For \( I = \begin{bmatrix} 1 & 0 \\ 0 & 1 \end{bmatrix} \), if \( A = \begin{bmatrix} a & b \\ c & -a \end{bmatrix} \) be such that \( A^2 = I \), then :

• A. \( 1 + a^2 + bc = 0 \)
• B. \( 1 - a^2 - bc = 0 \)
• C. \( 1 - a^2 + bc = 0 \)
• D. \( 1 + a^2 - bc = 0 \)

Hint:

For any matrix \( A = \begin{bmatrix} a & b \\ c & d \end{bmatrix} \), the Cayley-Hamilton theorem states \( A^2 - (Tr(A))A + |A|I = 0 \).
If \( Tr(A) = 0 \), then \( A^2 = -|A|I \).
For \( A^2 = I \), we need \( -|A| = 1 \), which means \( |A| = -1 \).
The determinant \( |A| = -a^2 - bc \).
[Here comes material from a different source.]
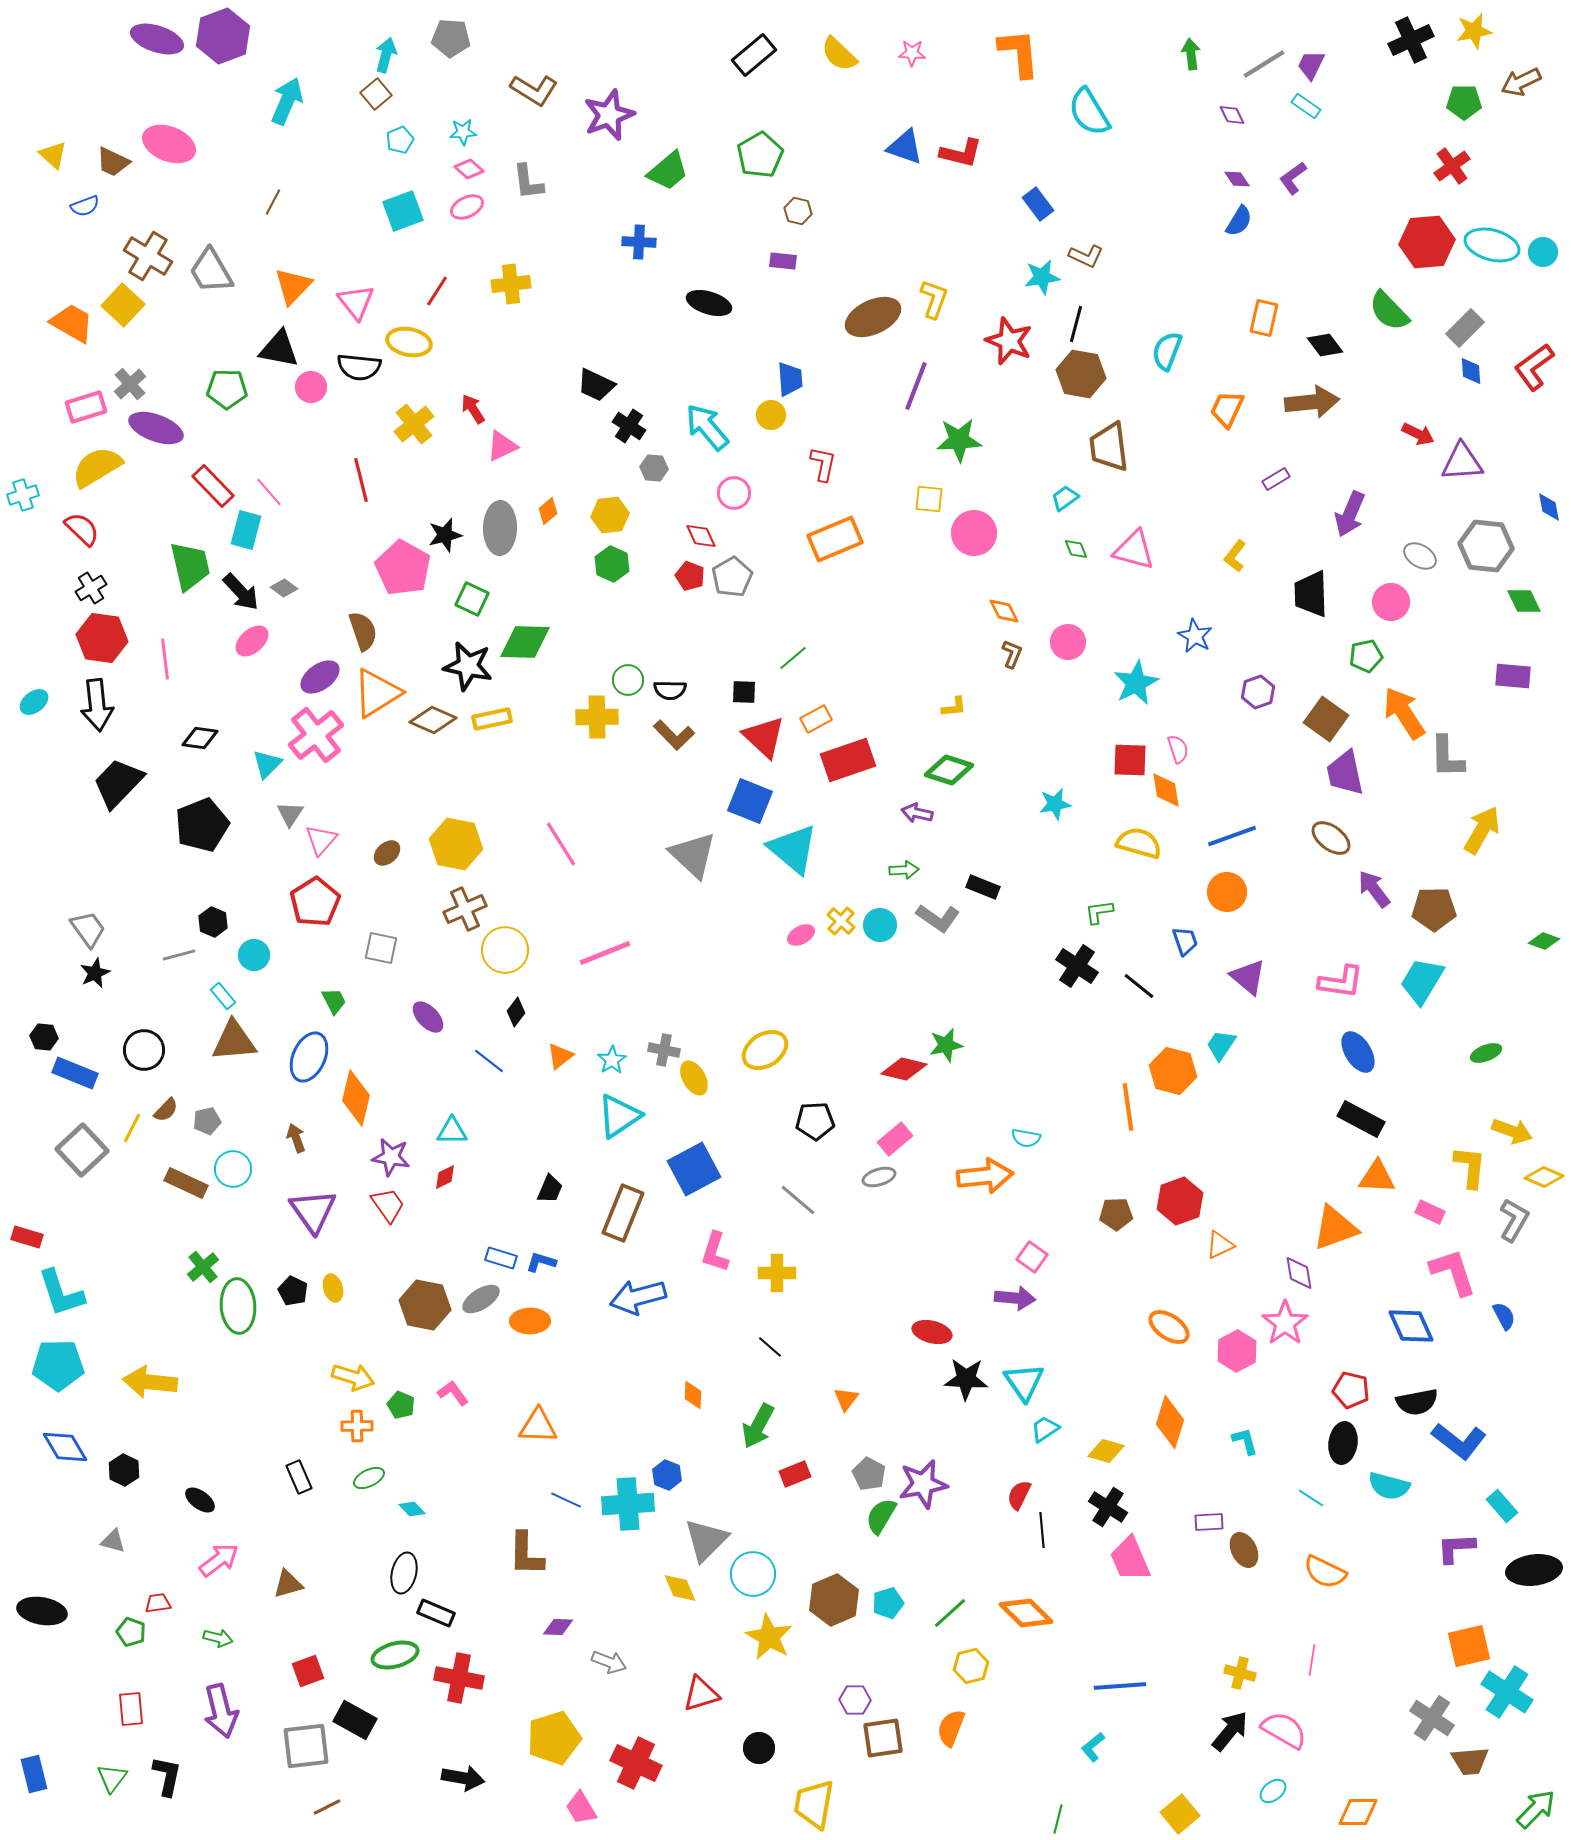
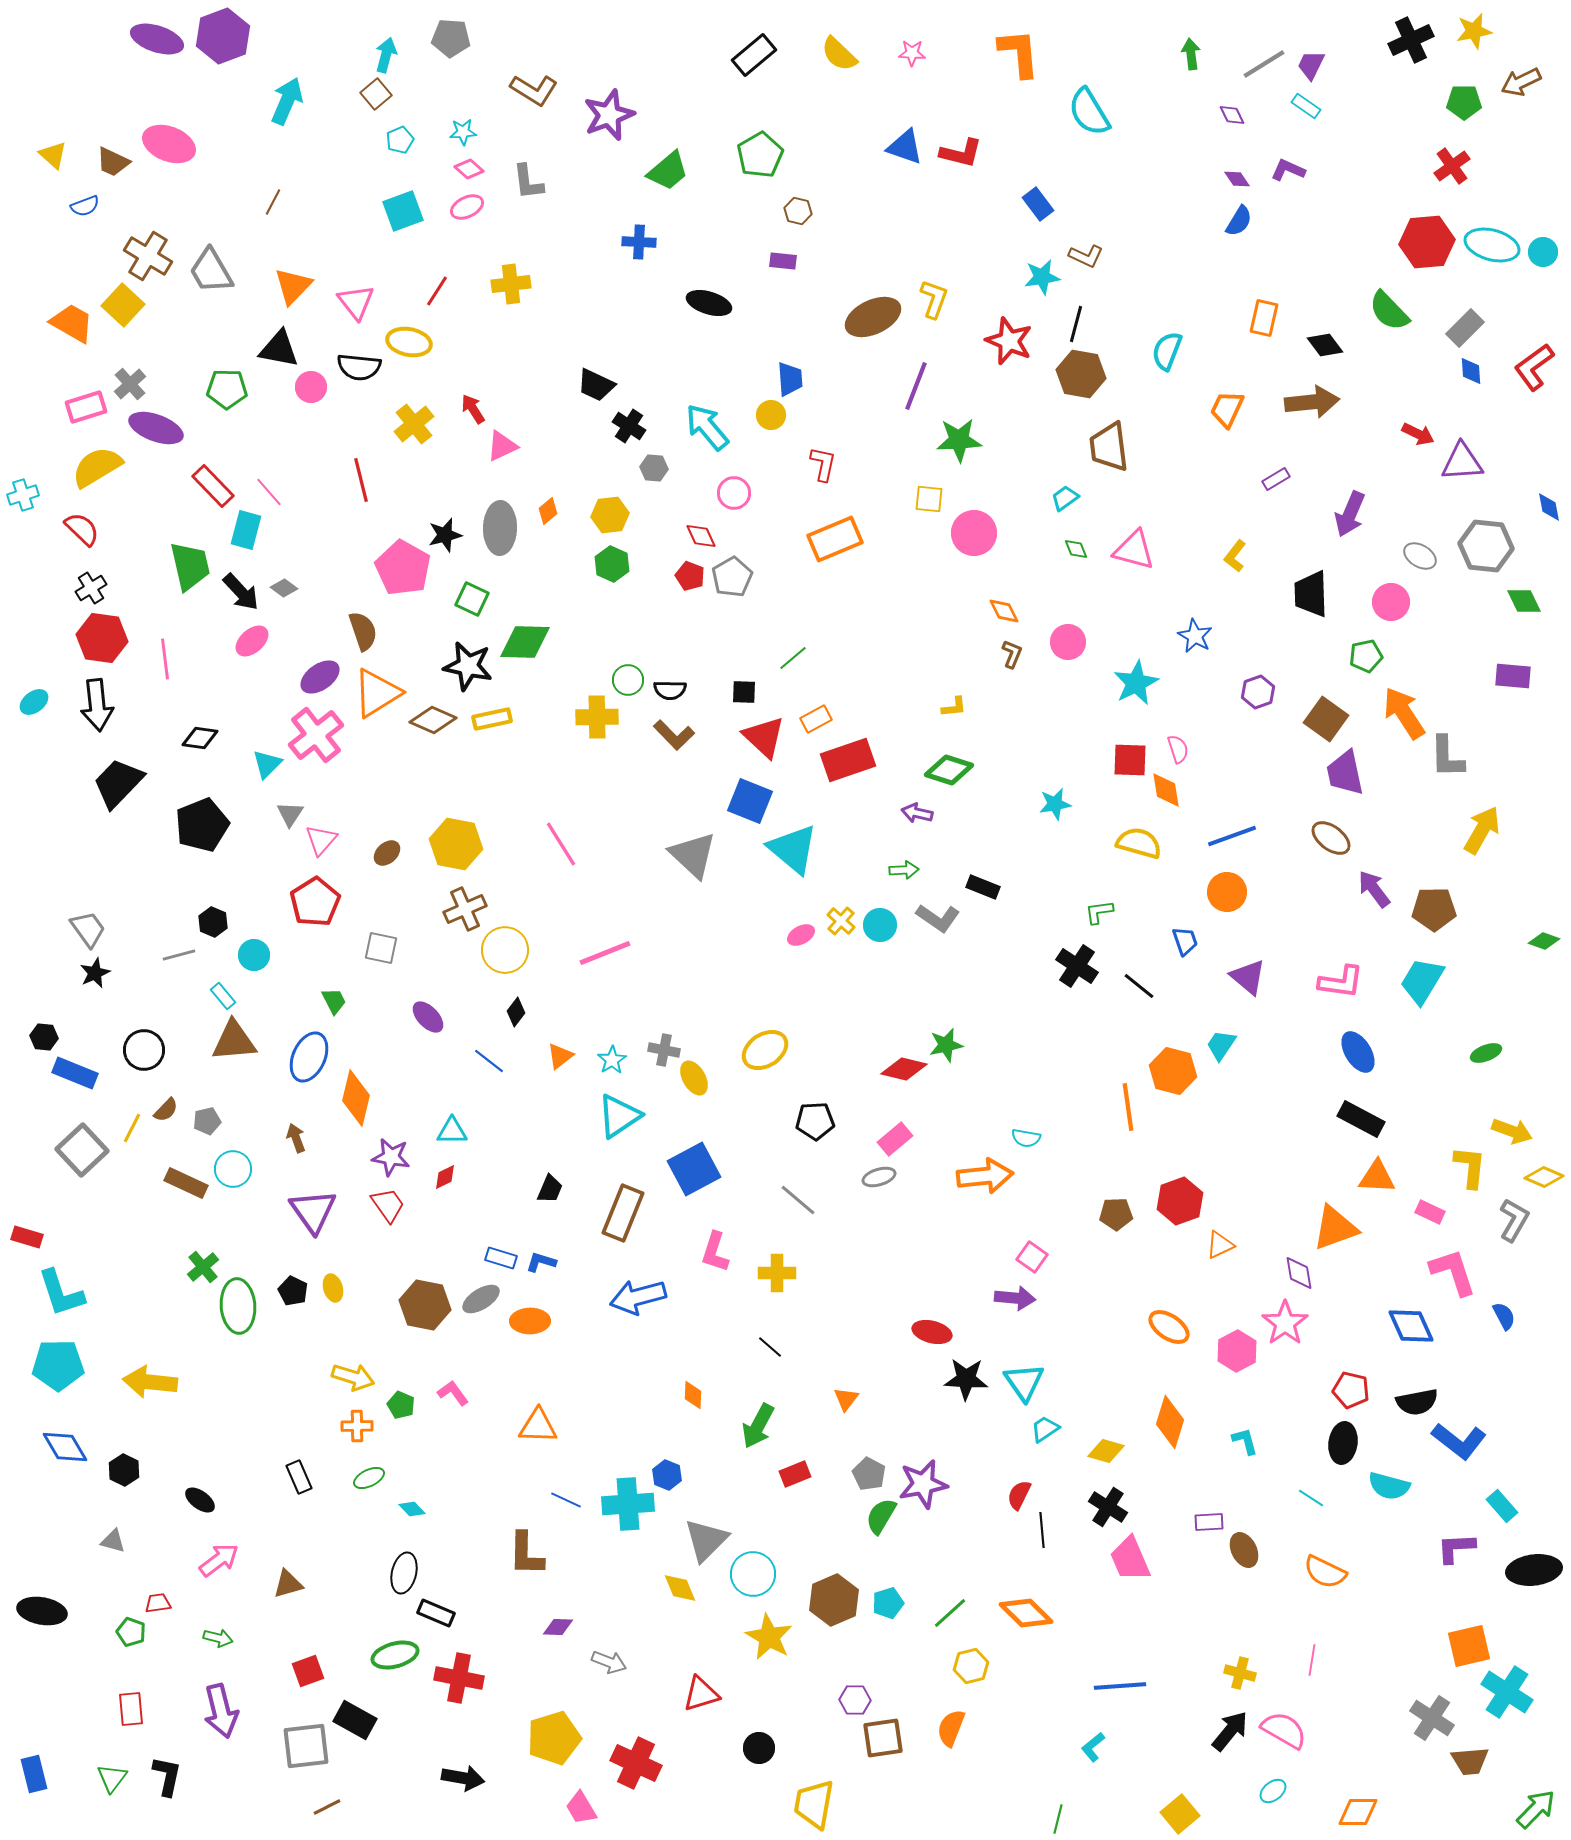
purple L-shape at (1293, 178): moved 5 px left, 8 px up; rotated 60 degrees clockwise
Setting \( -a^2 - bc = -1 \) gives \( a^2 + bc = 1 \).

Answer 1

The Correct Option is B

Step 1: Write out the square.
We are told $A^2 = I$. So let us multiply $A$ by itself and see what comes out.
\[ A^2 = \begin{bmatrix} a & b \\ c & -a \end{bmatrix}\begin{bmatrix} a & b \\ c & -a \end{bmatrix} \]

Step 2: Fill in each entry.
The top left is $a\cdot a + b\cdot c = a^2 + bc$. The top right is $ab - ab = 0$. The bottom left is $ca - ac = 0$. The bottom right is $cb + a^2 = a^2 + bc$.
\[ A^2 = \begin{bmatrix} a^2+bc & 0 \\ 0 & a^2+bc \end{bmatrix} \]

Step 3: Match with the identity.
The off diagonal terms are already zero, just like in $I$. So we only need the diagonal terms to equal $1$.
\[ a^2 + bc = 1 \]

Step 4: Shape it like the options.
Move both terms across so the right side is zero.
\[ 1 - a^2 - bc = 0 \]
That is option 2.
\[ \boxed{1 - a^2 - bc = 0} \]